Ralf Rothmann: Im Frühling sterben
Suhrkamp Verlag, Berlin 2015
234 Seiten, 19.95 EUR
Moralische Verelendung der Soldaten
Unschuldig schuldig werden: Ralf Rothmann erzählt in seinem Roman "Im Frühling sterben" eine Tragödie aus den letzten Tagen des Zweiten Weltkriegs. Er wirft einen differenzierten Blick auf eine Generation traumatisierter Männer.
Ralf Rothmann zählt bereits jetzt zu den Klassikern der deutschen Gegenwartsliteratur. In seinen vom Publikum wie von der Kritik umjubelten Romanen stellt er eine einzigartige Verbindung zwischen poetischer Anschaulichkeit und Kleineleutemilieu, zwischen träumerischer Sensibilität und krudem Sozialrealismus her. "Milch und Kohle", "Flieh, mein Freund" oder "Junges Licht" sind kanonisierte Romane, in denen die Biografie des Autors durchschimmert. Rothmann, Sohn eines Bergbauarbeiters aus dem Ruhrpott schaffte den für deutsche Verhältnisse seltenen Aufstieg zum renommierten Schriftsteller.
Die Figur des verstummten, an den Folgen der Untertagearbeit und des Alkoholkonsums früh verstorbenen Vaters taucht in Rothmanns Werk immer wieder auf. Dass er sich in seinem neuen Roman "Im Frühling sterben" dem Kriegstrauma einer Figur der Vatergeneration, vielleicht sogar dem Trauma des eigenen Vaters zuwendet, erscheint geradezu konsequent. Der Roman erzählt eine Tragödie aus den letzten Monaten und Wochen des Zweiten Weltkriegs. Über seine literarische Meisterschaft hinaus liefert er einen bedeutenden Beitrag zur moralischen Frage nach Schuld und Unschuld.
Ein Freundespaar, die beiden siebzehnjährigen Melker Walter Urban und Fiete Caroli stehen im Zentrum der Geschichte. Fast noch Jugendliche, ohne jede militärische Erfahrung werden sie im Februar 1945 zur Waffen-SS zwangsrekrutiert. Es dürfte kein Zufall sein, dass sie in jene SS-Division Frundsberg aufgenommen werden, der auch Günther Grass, ebenfalls als Siebzehnjähriger angehörte, dem sein spätes Eingeständnis dieser Mitgliedschaft den Vorwurf moralischer Unglaubwürdigkeit eintrug.

__________________________________________________

▸ **Aufgabe 1**
Gib aus der Besprechung von Rothmanns Roman die Stelle wörtlich wieder, die mit „Ein Freundespaar, die“ beginnt und sich bis einschließlich „moralischer Unglaubwürdigkeit eintrug.“ erstreckt.
▸ **Aufgabe 2**
Führe die Besprechung von Rothmanns Roman im Anschluss an ihren letzten Satz weiter.

Gespeicherte Einträge des Datensatzes
__________________________________________________

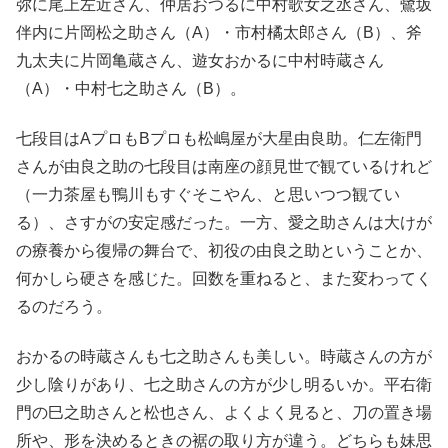
弥に尾上左近さん、仲居おつるに中村歌女之丞さん、鷺坂
伴内に片岡松之助さん（A）・市村橘太郎さん（B）、斧
九太夫に片岡亀蔵さん、遊女おかるに中村時蔵さん
（A）・中村七之助さん（B）。
七段目はAプロもBプロも松嶋屋が大星由良助。仁左衛門
さんが由良之助の七段目は南座の顔見世で観ているけれど
（一力茶屋も鴨川もすぐそこやん、と思いつつ観てい
る）、さすがの安定感だった。一方、愛之助さんは大けが
の療養から復帰の舞台で、初役の由良之助ということか、
何かしら硬さを感じた。回数を重ねると、また変わってく
るのだろう。
おかるの時蔵さんも七之助さんも美しい。時蔵さんの方が
少し陰りがあり、七之助さんの方が少し明るいか。平右衛
門の巳之助さんと松也さん、よくよく見ると、刀の置き場
所や、形を決めるときの裾の取り方が違う。どちらも妹思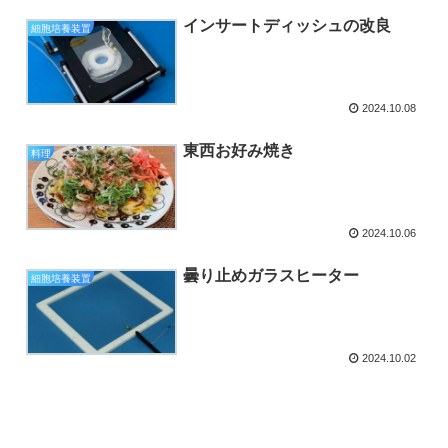
インサートディッシュの改良
細胞培養装置
2024.10.08
東西お好み焼き
料理
2024.10.06
曇り止めガラスヒーター
細胞培養装置
2024.10.02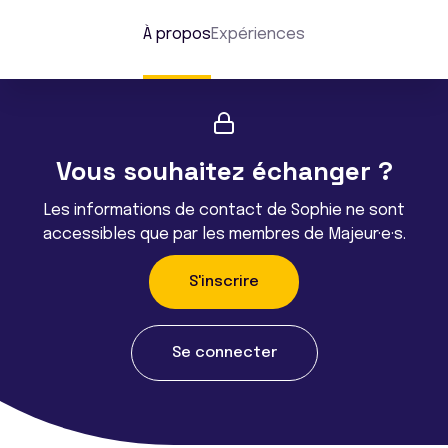
À propos
Expériences
Vous souhaitez échanger ?
Les informations de contact de Sophie ne sont
accessibles que par les membres de Majeur·e·s.
S'inscrire
Se connecter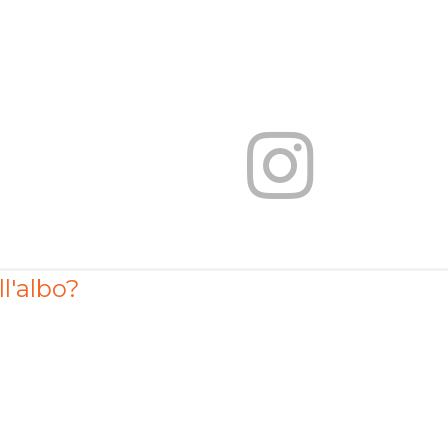
ll'albo?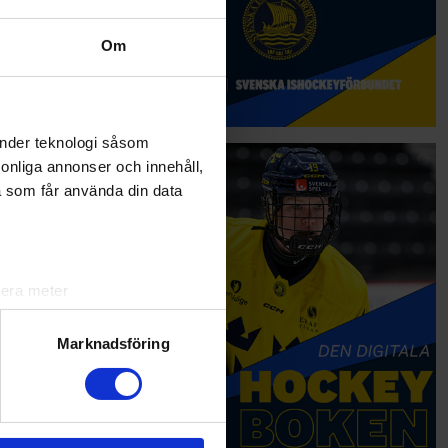
Om
änder teknologi såsom
rsonliga annonser och innehåll,
a som får använda din data
lera meter
ryck)
ljsektionen
. Du kan ändra
Marknadsföring
andahålla funktioner för
n information från din enhet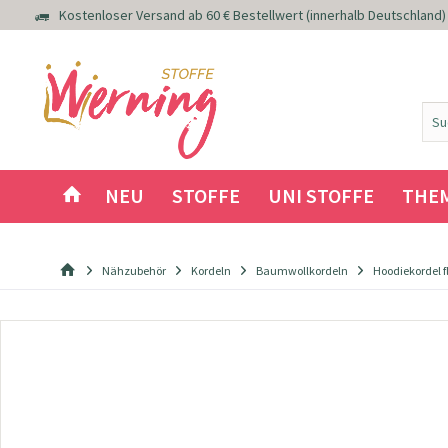
Kostenloser Versand ab 60 € Bestellwert (innerhalb Deutschland)
NEU
STOFFE
UNI STOFFE
THE
Nähzubehör
Kordeln
Baumwollkordeln
Hoodiekordel 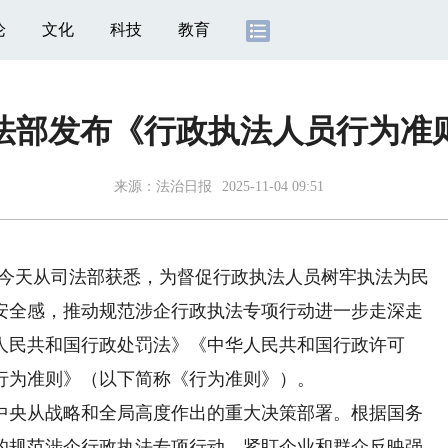
论
文化
科技
教育
法部发布《行政执法人员行为准
来源：
法治日报
2025-11-04 09:51
者今天从司法部获悉，为督促行政执法人员树牢执法为民
安全感，推动规范涉企行政执法专项行动进一步走深走
人民共和国行政处罚法》《中华人民共和国行政许可
行为准则》（以下简称《行为准则》）。
央从战略和全局高度作出的重大决策部署。根据国务
的规范涉企行政执法专项行动，紧盯企业和群众反映强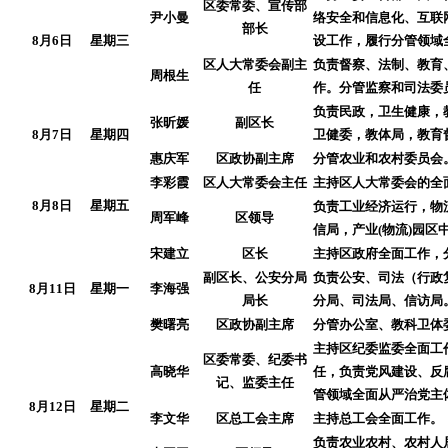
区委常委、宣传部
尹小曼
络安全和信息化、互联
部长
8月6日
星期三
设工作，履行分管领域
区人大常委会副主
负责督察、法制、教育
周根生
任
作。分管监察和司法委
负责民政，卫生健康，
张昕媛
副区长
8月7日
星期四
卫健委，教体局，教育
惠庆军
区政协副主席
分管农业和农村委员会
李彩霞
区人大常委会主任
主持区人大常委会的全
8月8日
星期五
负责工业经济运行，物
周军峰
区领导
信局，产业(物流)园区
宋建立
区长
主持区政府全面工作，
副区长、公安分局
负责公安、司法（行政
8月11日
星期一
李海强
局长
分局、司法局、信访局
樊曙亮
区政协副主席
分管办公室、教科卫体
主持区纪委监委全面工
区委常委、纪委书
高晓华
任，负责党风建设、反
记、监委主任
管领域全面从严治党主
8月12日
星期二
李文华
区总工会主席
主持总工会全面工作。
负责农业农村、农村人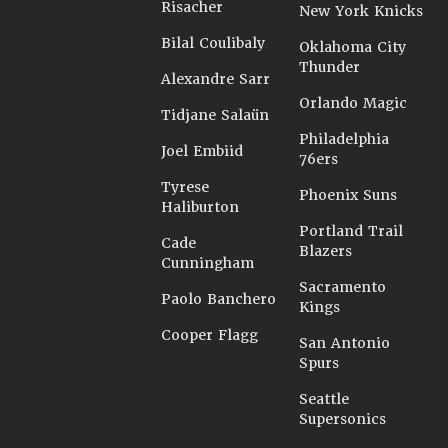
Risacher
New York Knicks
Bilal Coulibaly
Oklahoma City
Thunder
Alexandre Sarr
Orlando Magic
Tidjane Salaün
Philadelphia
Joel Embiid
76ers
Tyrese
Phoenix Suns
Haliburton
Portland Trail
Cade
Blazers
Cunningham
Sacramento
Paolo Banchero
Kings
Cooper Flagg
San Antonio
Spurs
Seattle
Supersonics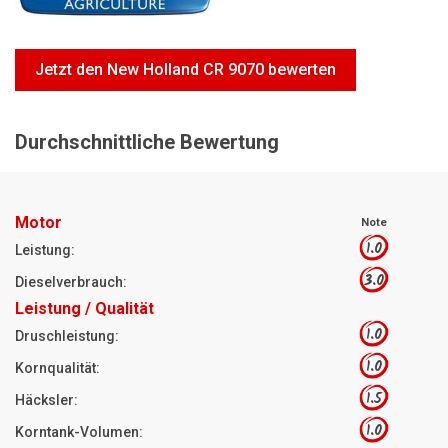
Motorsägen
Hoflader
Jetzt den New Holland CR 9070 bewerten
Freischneider
Jetzt Bewerten
Durchschnittliche Bewertung
Motor
Note
1.0
Leistung:
3.0
Dieselverbrauch:
Leistung / Qualität
1.0
Druschleistung:
1.0
Kornqualität:
1.5
Häcksler:
1.0
Korntank-Volumen: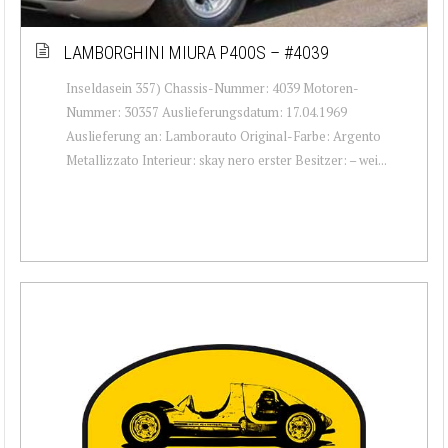
LAMBORGHINI MIURA P400S – #4039
Inseldasein 357) Chassis-Nummer: 4039 Motoren-
Nummer: 30357 Auslieferungsdatum: 17.04.1969
Auslieferung an: Lamborauto Original-Farbe: Argento
Metallizzato Interieur: skay nero erster Besitzer: – wei...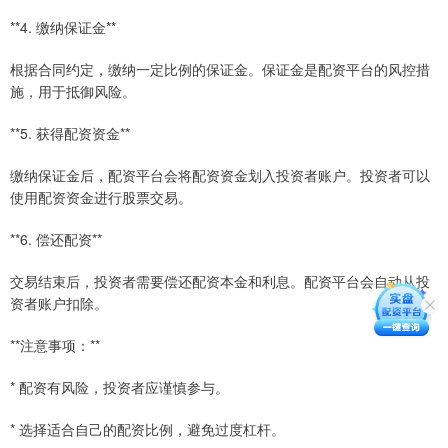
**4. 缴纳保证金**
根据合同约定，缴纳一定比例的保证金。保证金是配资平台的风控措
施，用于抵御风险。
**5. 获得配资资金**
缴纳保证金后，配资平台会将配资资金划入投资者账户。投资者可以
使用配资资金进行股票交易。
**6. 偿还配资**
交易结束后，投资者需要偿还配资本金和利息。配资平台会自动从投
资者账户扣除。
**注意事项：**
* 配资有风险，投资者应谨慎参与。
* 选择适合自己的配资比例，避免过度杠杆。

__________________________________________________

▸ **Antwortfeld 1**
Ein Freundespaar, die beiden siebzehnjährigen Melker Walter Urban und Fiete Caroli stehen im Zentrum der Geschichte. Fast noch Jugendliche, ohne jede militärische Erfahrung werden sie im Februar 1945 zur Waffen-SS zwangsrekrutiert. Es dürfte kein Zufall sein, dass sie in jene SS-Division Frundsberg aufgenommen werden, der auch Günther Grass, ebenfalls als Siebzehnjähriger angehörte, dem sein spätes Eingeständnis dieser Mitgliedschaft den Vorwurf moralischer Unglaubwürdigkeit eintrug.

▸ **Antwortfeld 2**
Verweigert er sich dem Befehl, wird er exekutiert
Walter wird Fahrer hinter den Kriegslinien Ungarns, Fiete hingegen kommt an die Front und wird schwer verletzt. Bei einem Fluchtversuch wird er gefasst und als Deserteur standrechtlich zum Tod verurteilt. Niemand anderes als seine Stubenkameraden, unter ihnen auch Walter, werden zu Fietes Exekution gezwungen. Für Walter ein unlösbarer Konflikt: Verweigert er sich dem Befehl, würde er ebenfalls exekutiert, gefährdete unter Umständen auch das Leben anderer Kameraden. So gibt der Siebzehnjährige im Frühjahr 1945 einen einzigen Schuss ab - auf seinen besten Freund.
Selten wurden Barbarei und Grausamkeit des Krieges so radikal und bezwingend dargestellt wie in diesem Roman. Selten nutzte die Literatur ihre Mittel auf so meisterliche Weise, um die moralisch-psychische Verelendung von Soldaten zu durchdringen. Atemberaubend ist hier nicht nur Ralf Rothmanns poetische Brillanz, sondern auch die humane Empathie, die er für Walters Tragödie aufbringt: Die Tragödie des unschuldig Schuldigseins, über die Walter in der Nachkriegszeit nie und mit niemand sprechen wird. Sein Sohn, der sich schon nach wenigen Romanseiten aus der Position des Ich-Erzählers zurückzieht, leiht ihm seine Stimme und erzählt an Stelle des Vaters von dessen Kriegstrauma.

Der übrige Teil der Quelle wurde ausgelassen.